また、日本人の感染者数、死者数が少ない理由に、「中国人観光客が毒性の弱いS型を持ち込み、毒性の強いL型と拮抗したことが原因か?」とする専門家もいます。確かに昨年まで日本にやってくる中国人観光客は非常に多く、過去12年で10倍に増えて959万人という驚異的な数となっています。しかし、アジア太平洋地域で中国人観光客が少ないのにもかかわらず、日本より被害が少ない地域はどう説明したらよいのでしょうか?

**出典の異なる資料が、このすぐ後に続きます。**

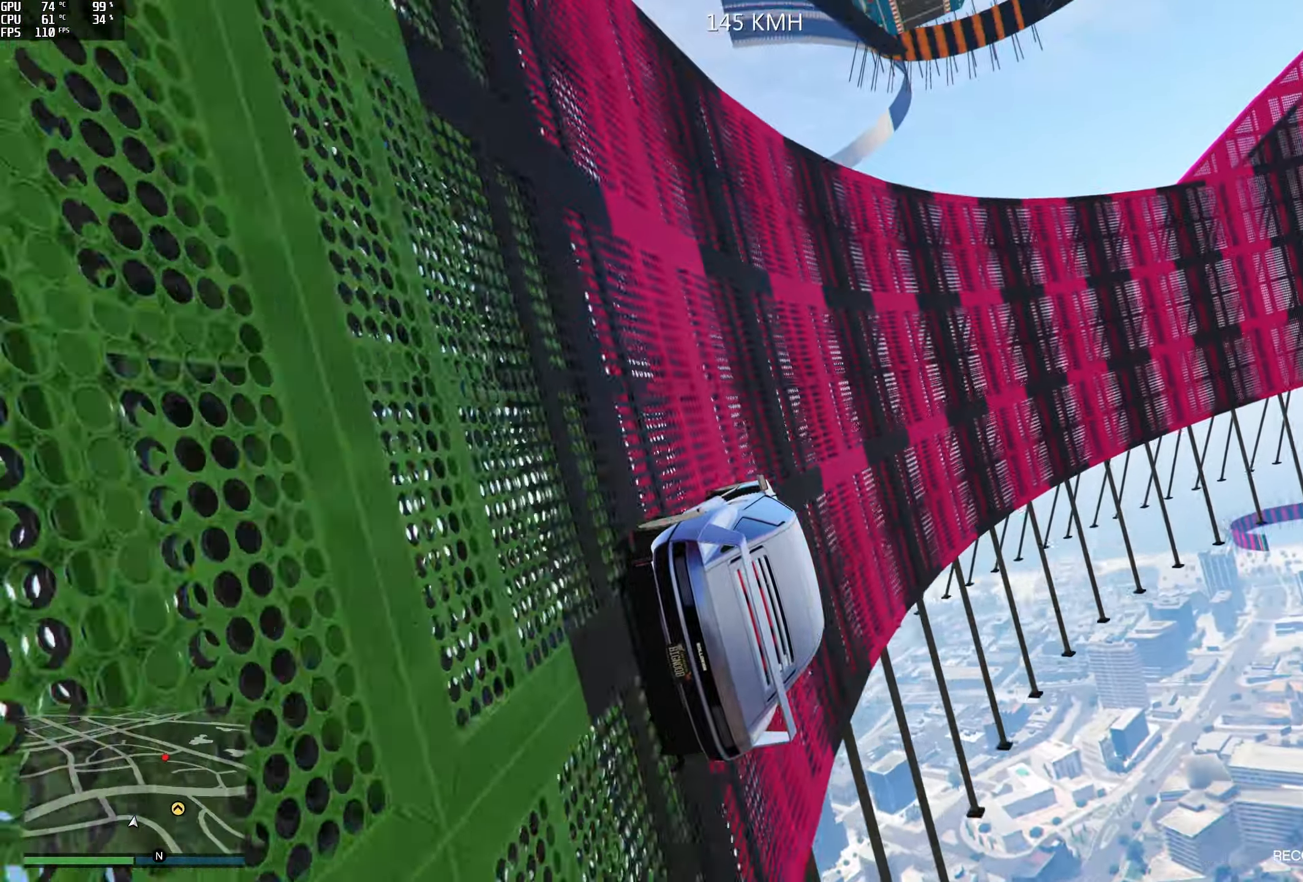
{"buttons": [], "left_stick": "center", "right_stick": "up-left", "events": [[100, "left_stick", "left"], [200, "right_stick", "up-left"], [250, "R2", "down"], [250, "left_stick", "center"], [334, "left_stick", "left"], [434, "R2", "up"], [484, "left_stick", "center"]]}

何事も精神論で取り組み、問題の本質を追求しなくなるのは日本人の悪い癖でしょう。第2次世界大戦においては、日本は米国に玉砕しました。B29から雨のように爆弾を降らせる相手に、「竹槍で爆撃機は落とせない」と言えない空気の中で戦争は進行し、原爆が投下されるまで「欲しがりません勝つまでは」の精神で挑んでいます。もはや、この時の玉砕精神で挑む相手と時代ではないのです。

■「日本は神の国だ」と思考停止した残念な人々

現時点では、わが国は深刻な医療崩壊も多数の死者も出てはいません。しかし、第2波・第3波の可能性もあり、このウイルスはすぐには終わりません。今回感染拡大を抑えても、その次に備える必要があります。そのためにも、「日本は神の国だ」と思考停止するのではなく、「なぜ、アジア太平洋地域で感染者数が欧米に比べて少ないのか?」と冷静に事実ベースで取り組む必要があるのです。ウイルスには和解が通用しません。抽象的、精神論で対応できる相手ではないように思えます。

それでは真実とはどこにあるのでしょうか?

その答えは「データ」です。厄介なことにこのウイルスはPCR検査を経ても偽陰性・偽陽性が出てしまい、また潜伏期間もインフルエンザウイルスなどに比べて長いために、感染者を正確に把握することも難しい状況にあります。しかし、「正確なデータが把握しづらい」という厄介な事実さえも、データによって導き出された「解」なのです。それ故に「どうすればこのウイルスの感染拡大を防ぎ、経済を立て直すのか」ということを今後もデータベースで答えを模索していく必要があるのです。

■次の感染症アタックの被害を抑えるためには

データはたった1つの真実ですが、解釈は無限です。今は「欧米と比べて日本は感染者の被害が少ない」というデータを前に精神的勝利を宣言している状況です。しかし、われわれが目指すべき答えとは「データを正しく解釈すること」にこそあるのではないでしょうか。データによってこの真相を明らかにすることが、次の感染症のアタックの被害を抑えることにつながると信じています。